Thursday, December 27, 2012

Day 7 - Triggers

Here we are Day 7 of the Made to Crave Devotional:

"I pray that you...grasp how wide and long and high and deep is the love of Christ...that you may be filled to the measure of all the fullness of God." Ephesians 3:17-19

Thought of the Day: The only way to negate an emotional eating trigger is to match it with truth.

Last night I was talking with some friends about this devo & how I have been intentional about when I eat.  Asking myself am I really hungry or is there something else going on?  What surprised me was it was the husband who admitted to having times of emotional eating, the wife doesn't eat when stressed.  I don't know why I've assumed that this is more of a woman thing than a man thing.  A male example of food as love & support just came to mind, Joe Gargery would give Pip more & more gravy after his wife's verbal attacks on the young orphan in Great Expectations. 

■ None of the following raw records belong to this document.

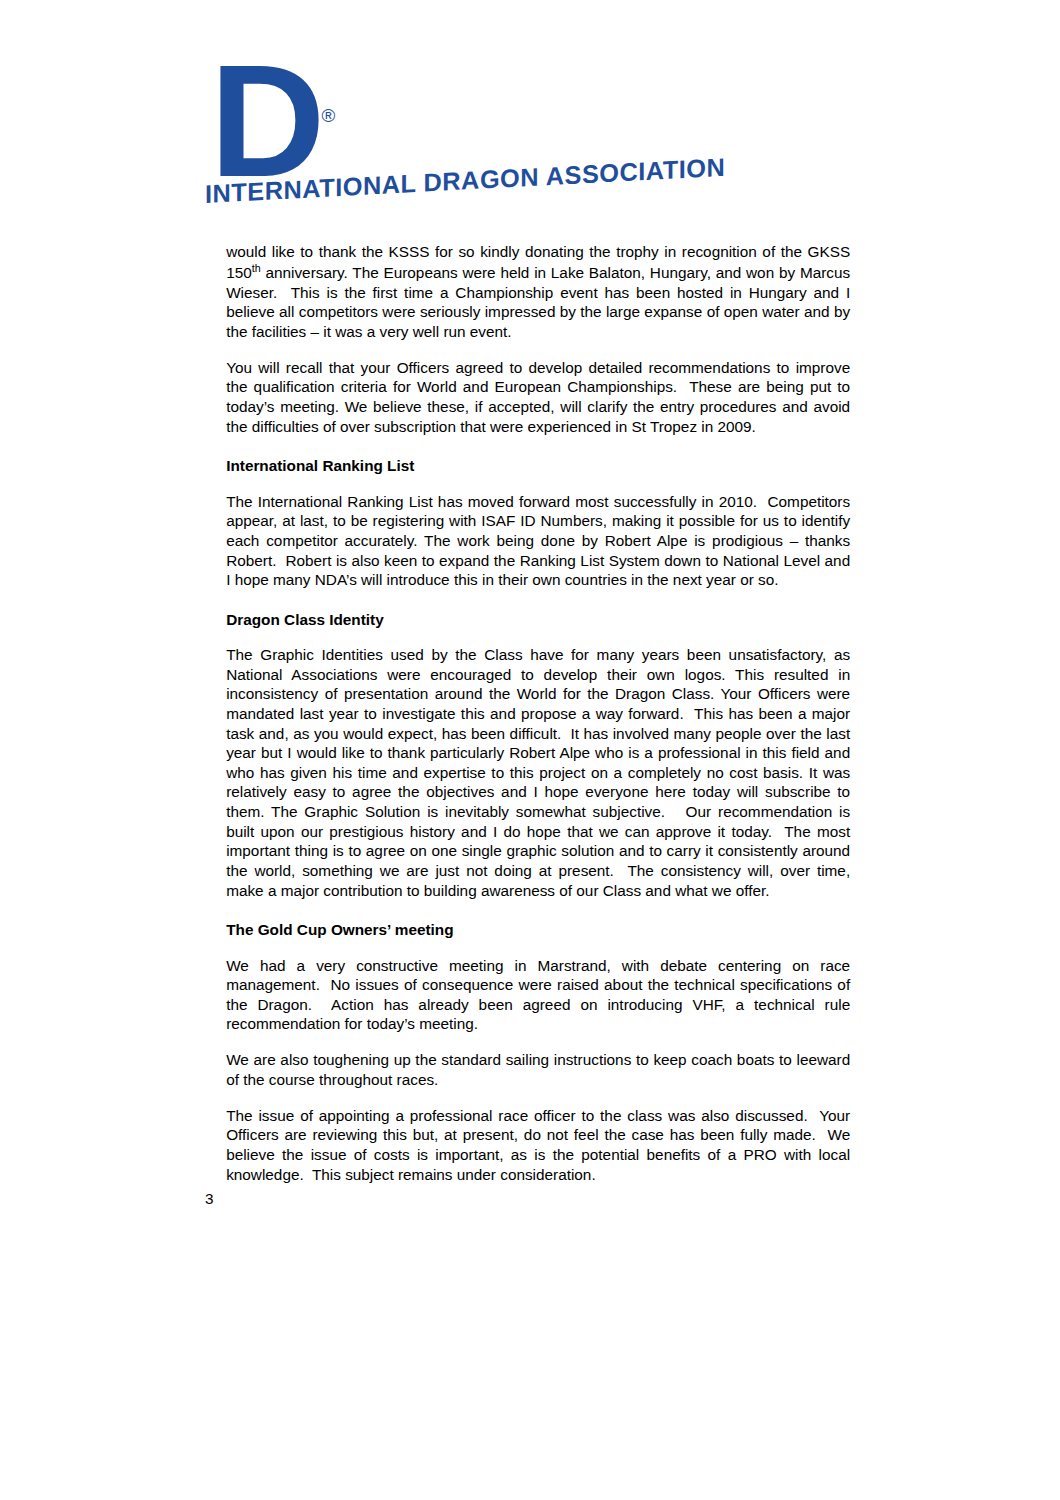D®
INTERNATIONAL DRAGON ASSOCIATION
would like to thank the KSSS for so kindly donating the trophy in recognition of the GKSS 150th anniversary. The Europeans were held in Lake Balaton, Hungary, and won by Marcus Wieser. This is the first time a Championship event has been hosted in Hungary and I believe all competitors were seriously impressed by the large expanse of open water and by the facilities – it was a very well run event.
You will recall that your Officers agreed to develop detailed recommendations to improve the qualification criteria for World and European Championships. These are being put to today’s meeting. We believe these, if accepted, will clarify the entry procedures and avoid the difficulties of over subscription that were experienced in St Tropez in 2009.
International Ranking List
The International Ranking List has moved forward most successfully in 2010. Competitors appear, at last, to be registering with ISAF ID Numbers, making it possible for us to identify each competitor accurately. The work being done by Robert Alpe is prodigious – thanks Robert. Robert is also keen to expand the Ranking List System down to National Level and I hope many NDA’s will introduce this in their own countries in the next year or so.
Dragon Class Identity
The Graphic Identities used by the Class have for many years been unsatisfactory, as National Associations were encouraged to develop their own logos. This resulted in inconsistency of presentation around the World for the Dragon Class. Your Officers were mandated last year to investigate this and propose a way forward. This has been a major task and, as you would expect, has been difficult. It has involved many people over the last year but I would like to thank particularly Robert Alpe who is a professional in this field and who has given his time and expertise to this project on a completely no cost basis. It was relatively easy to agree the objectives and I hope everyone here today will subscribe to them. The Graphic Solution is inevitably somewhat subjective. Our recommendation is built upon our prestigious history and I do hope that we can approve it today. The most important thing is to agree on one single graphic solution and to carry it consistently around the world, something we are just not doing at present. The consistency will, over time, make a major contribution to building awareness of our Class and what we offer.
The Gold Cup Owners’ meeting
We had a very constructive meeting in Marstrand, with debate centering on race management. No issues of consequence were raised about the technical specifications of the Dragon. Action has already been agreed on introducing VHF, a technical rule recommendation for today’s meeting.
We are also toughening up the standard sailing instructions to keep coach boats to leeward of the course throughout races.
The issue of appointing a professional race officer to the class was also discussed. Your Officers are reviewing this but, at present, do not feel the case has been fully made. We believe the issue of costs is important, as is the potential benefits of a PRO with local knowledge. This subject remains under consideration.
3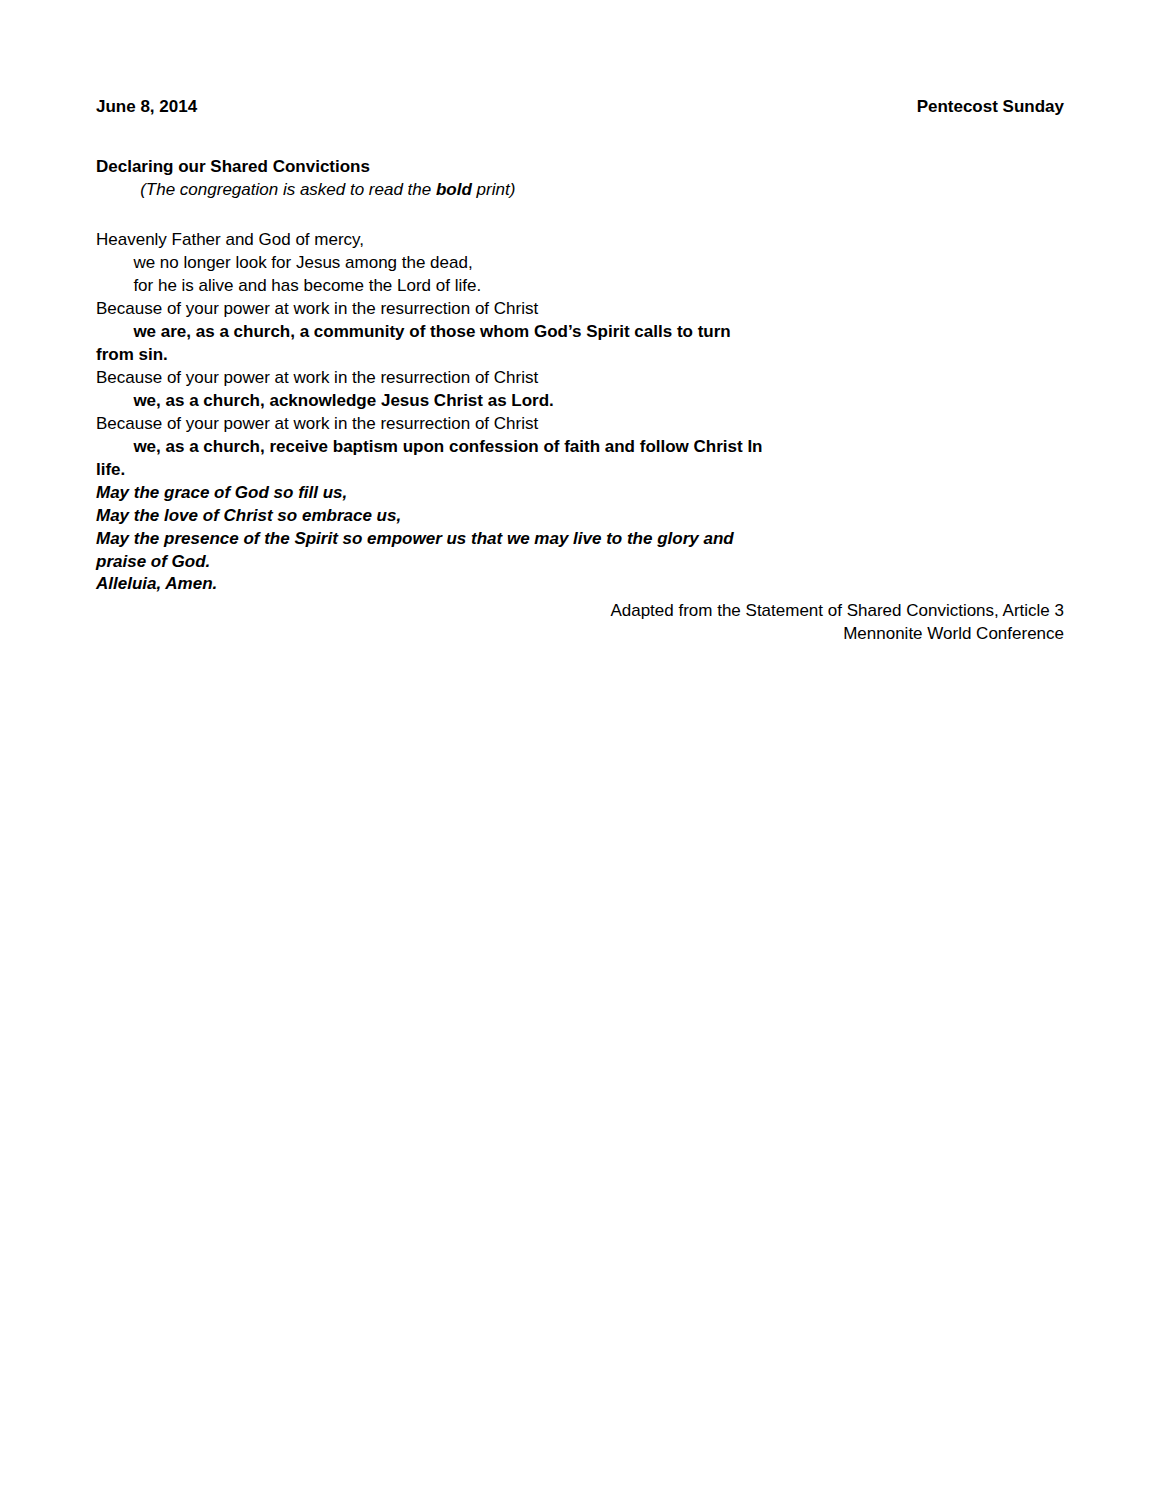June 8, 2014 Pentecost Sunday
Declaring our Shared Convictions
(The congregation is asked to read the bold print)
Heavenly Father and God of mercy,
we no longer look for Jesus among the dead,
for he is alive and has become the Lord of life.
Because of your power at work in the resurrection of Christ
we are, as a church, a community of those whom God’s Spirit calls to turn
from sin.
Because of your power at work in the resurrection of Christ
we, as a church, acknowledge Jesus Christ as Lord.
Because of your power at work in the resurrection of Christ
we, as a church, receive baptism upon confession of faith and follow Christ In
life.
May the grace of God so fill us,
May the love of Christ so embrace us,
May the presence of the Spirit so empower us that we may live to the glory and
praise of God.
Alleluia, Amen.
Adapted from the Statement of Shared Convictions, Article 3
Mennonite World Conference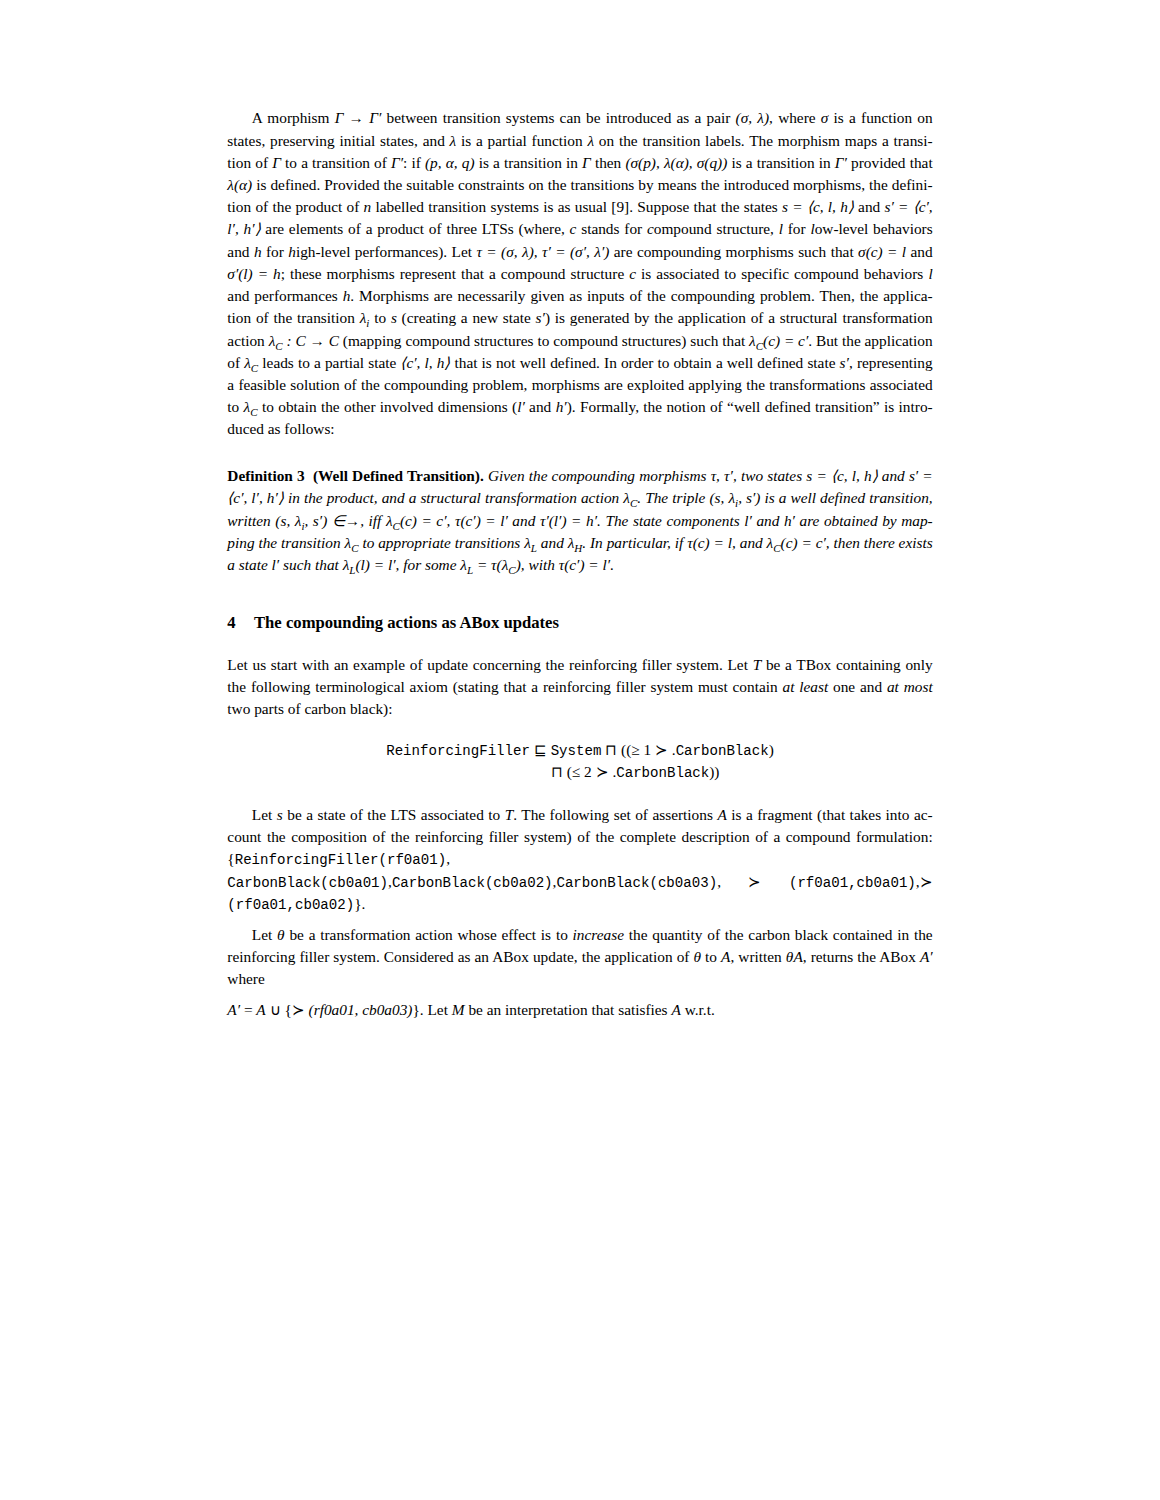A morphism Γ → Γ′ between transition systems can be introduced as a pair (σ, λ), where σ is a function on states, preserving initial states, and λ is a partial function λ on the transition labels. The morphism maps a transition of Γ to a transition of Γ′: if (p, α, q) is a transition in Γ then (σ(p), λ(α), σ(q)) is a transition in Γ′ provided that λ(α) is defined. Provided the suitable constraints on the transitions by means the introduced morphisms, the definition of the product of n labelled transition systems is as usual [9]. Suppose that the states s = ⟨c, l, h⟩ and s′ = ⟨c′, l′, h′⟩ are elements of a product of three LTSs (where, c stands for compound structure, l for low-level behaviors and h for high-level performances). Let τ = (σ, λ), τ′ = (σ′, λ′) are compounding morphisms such that σ(c) = l and σ′(l) = h; these morphisms represent that a compound structure c is associated to specific compound behaviors l and performances h. Morphisms are necessarily given as inputs of the compounding problem. Then, the application of the transition λi to s (creating a new state s′) is generated by the application of a structural transformation action λC : C → C (mapping compound structures to compound structures) such that λC(c) = c′. But the application of λC leads to a partial state ⟨c′, l, h⟩ that is not well defined. In order to obtain a well defined state s′, representing a feasible solution of the compounding problem, morphisms are exploited applying the transformations associated to λC to obtain the other involved dimensions (l′ and h′). Formally, the notion of “well defined transition” is introduced as follows:
Definition 3 (Well Defined Transition). Given the compounding morphisms τ, τ′, two states s = ⟨c, l, h⟩ and s′ = ⟨c′, l′, h′⟩ in the product, and a structural transformation action λC. The triple (s, λi, s′) is a well defined transition, written (s, λi, s′) ∈→, iff λC(c) = c′, τ(c′) = l′ and τ′(l′) = h′. The state components l′ and h′ are obtained by mapping the transition λC to appropriate transitions λL and λH. In particular, if τ(c) = l, and λC(c) = c′, then there exists a state l′ such that λL(l) = l′, for some λL = τ(λC), with τ(c′) = l′.
4 The compounding actions as ABox updates
Let us start with an example of update concerning the reinforcing filler system. Let T be a TBox containing only the following terminological axiom (stating that a reinforcing filler system must contain at least one and at most two parts of carbon black):
ReinforcingFiller ⊑ System ⊓ ((≥ 1 ≻ .CarbonBlack) ⊓ (≤ 2 ≻ .CarbonBlack))
Let s be a state of the LTS associated to T. The following set of assertions A is a fragment (that takes into account the composition of the reinforcing filler system) of the complete description of a compound formulation: {ReinforcingFiller(rf0a01), CarbonBlack(cb0a01),CarbonBlack(cb0a02),CarbonBlack(cb0a03), ≻ (rf0a01,cb0a01),≻ (rf0a01,cb0a02)}.
Let θ be a transformation action whose effect is to increase the quantity of the carbon black contained in the reinforcing filler system. Considered as an ABox update, the application of θ to A, written θA, returns the ABox A′ where
A′ = A ∪ {≻ (rf0a01, cb0a03)}. Let M be an interpretation that satisfies A w.r.t.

Kind of off course of what I was planning on blogging about...I'm sitting here thinking about my relationship with food and it brought to mind memories of my childhood when I lived with my mom.

  • She would brag about how much I could eat.  Some of the guys that she dated would take me out to eat with them just to see if this little girl could really eat adult portions.  This was one of the ways I was taught that love is performance based...I know now that shouldn't be the case, but that took a long time to learn that lesson.
  • When I was stressed as a teen I wouldn't eat, it was consciously done, and sometimes I would be too busy at work & forget to eat.  I remember a manager pulling me aside & said that he and my co-workers were worried that I was anorexic & they were going to call my dad if I didn't start eating.  I was shocked!
  • When my mom died & dad was driving us out to the funeral we stopped at a truck stop to eat.   I wasn't hungry & he got upset with me about not eating and told me couldn't leave until I ate more of my dinner.  I was 18...lol.  But that became an issue between my dad & I until he died.  He would get suspicious if I wasn't eating & demand that I eat.
  • When my dad died, everyone was like "Eat!" or "Please eat something." or "You need the strength, eat."  The problem was I couldn't, I would take & a bit and my body wouldn't let me swallow.  I literally had to force some food down.  Even then it was a few bites.  The moment I remember being able to eat was after my dad's visitation & my friend was driving me home and I was SO angry, because of family drama.  We stopped at Chick-Fil-A and I was able to eat a whole chicken sandwich.  Which I paid for later (you get what I'm saying).
I guess I've had a bigger issue with food than I originally thought.  Wow, I'm really grateful for this devotional!  I'm going to be turning this over in my head, probably for the rest of the day!